Print every line below that comes at or after the line containing "fx_px: 2546", exactly as written.

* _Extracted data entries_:
* * * * *

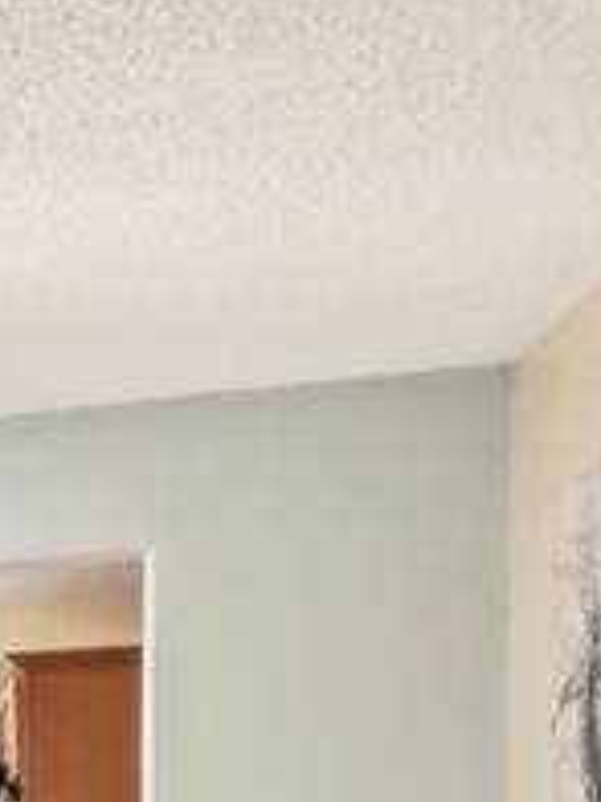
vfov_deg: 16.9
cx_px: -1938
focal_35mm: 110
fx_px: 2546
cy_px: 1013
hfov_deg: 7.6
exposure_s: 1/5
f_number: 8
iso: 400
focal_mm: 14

* * * * *

* _Answer to the problem_:
fx_px: 2546
cy_px: 1013
hfov_deg: 7.6
exposure_s: 1/5
f_number: 8
iso: 400
focal_mm: 14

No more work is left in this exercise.